Domestic abuse is an immensely contentious area. Campaigners, police and victims agree they want to stop it, but not how this can be achieved. Some are fatalistic about the chances of changing the behaviour of those who abuse, and want all efforts focussed on furthering gender equality, supporting victims and imprisoning perpetrators. Others believe we can only reduce abuse through reforming perpetrators.
The recent government consultation on combatting domestic abuse focussed on an expansion of restrictive civil orders and on prosecution, conviction and harsher sentences. But the College of Policing says there is no evidence that criminal sanctions stop abusers abusing. What’s more, harsher sentences are associated with higher rates of reoffending. So criminal sanctions punish, but don’t help victims in the long term.
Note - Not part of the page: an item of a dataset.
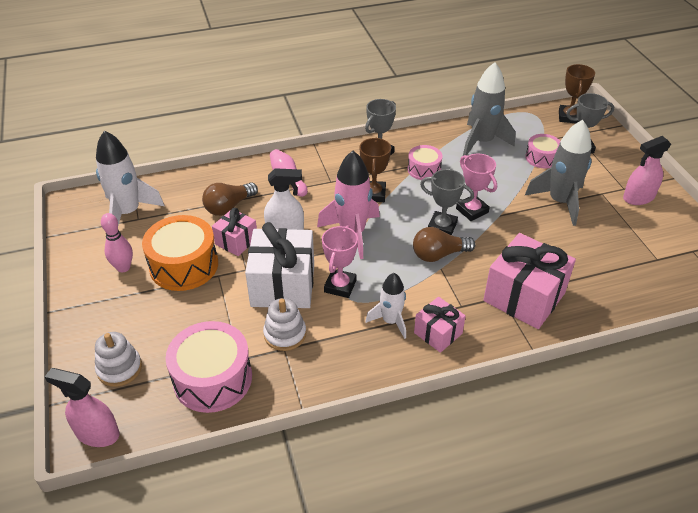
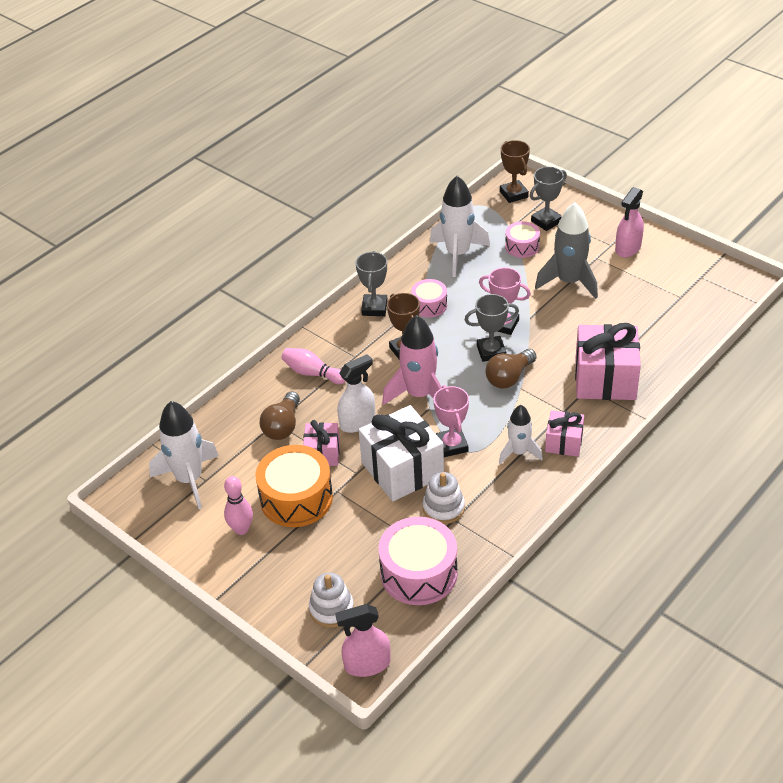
camera: 30 degrees left, 0 degrees up
grey rocket [463,62,515,156] -> white rocket [430,176,490,277]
This report highlights problems with the current criminal justice response to domestic abuse cases, and outlines the interventions available, the evidence (or lack of) on their impact, and the next steps required to reduce abuse. High attrition rate in domestic abuse cases continues to be a concern. Scepticism around the use of out of court responses such as community resolutions, cautions and restorative justice means their role is potentially underestimated. The government’s proposals to expand use of the domestic violence protection order is unlikely to make a positive impact. Instead, we need to work out whether all commonly used perpetrator programmes work and expand those that do.